Abstract

In the past few decades, the inhabitants of now Kajiado County in the southern rangelands of Kenya have experienced changes in land tenure and in land use that have impacted other aspects of their livelihoods as well as the environment. The study sought to examine these changes within the context of their potential influences on the household production and management of solid waste. Local residents from three different study areas were interviewed using questionnaires which included questions pertaining to basic demographic information, to land ownership and use, and to knowledge and behaviors regarding organic and inorganic household waste. The study revealed that while some characteristics of waste management were affected by land tenure and use, the use of waste from agricultural farms to feed livestock as a waste disposal method worked well for most households. Whereas some respondents burned their solid wastes others just left waste to litter in the compound. The majority of the results indicated that present changes in land tenure and land were key factors in influencing solid waste generation in the region. However, the study highlights several concerns about the lack of education and infrastructure for proper waste management which deserved attention.  The study concluded that there was a relationship between solid waste generation and the nature of land use; agriculturalists produced more waste due to sedentarisation than pastoralists. Proper infrastructure and sensitization on solid management are keys to the negative impacts of solid waste to the inhabitants of the southern rangelands of Kenya. Key words: Solid waste, land tenure, land use, waste management, sedenterisation.
○ ○ ○
### GIVEN INSTRUCTION 1
List the key words given at the end of the abstract on solid waste in Kajiado County.
### GIVEN INSTRUCTION 2
Show each line of the records that contains the string "instances". Case counts.
The abstract and the records come from unrelated sources.

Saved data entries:
○ ○ ○
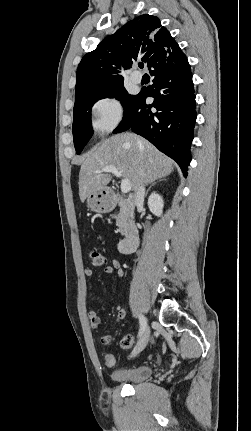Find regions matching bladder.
I'll use <instances>...</instances> for the list:
<instances>
[{
    "mask_svg": "<svg viewBox=\"0 0 251 431\" xmlns=\"http://www.w3.org/2000/svg\"><path fill=\"white\" fill-rule=\"evenodd\" d=\"M152 374V368L148 365H138L130 368L114 370L111 373L112 380L116 382L136 383L147 379Z\"/></svg>",
    "mask_w": 251,
    "mask_h": 431,
    "instance_id": "bladder-1",
    "label": "bladder"
}]
</instances>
○ ○ ○
### RESPONSE 1
- Solid waste
- land tenure
- land use
- waste management
- sedenterisation

### RESPONSE 2
I'll use <instances>...</instances> for the list:
<instances>
</instances>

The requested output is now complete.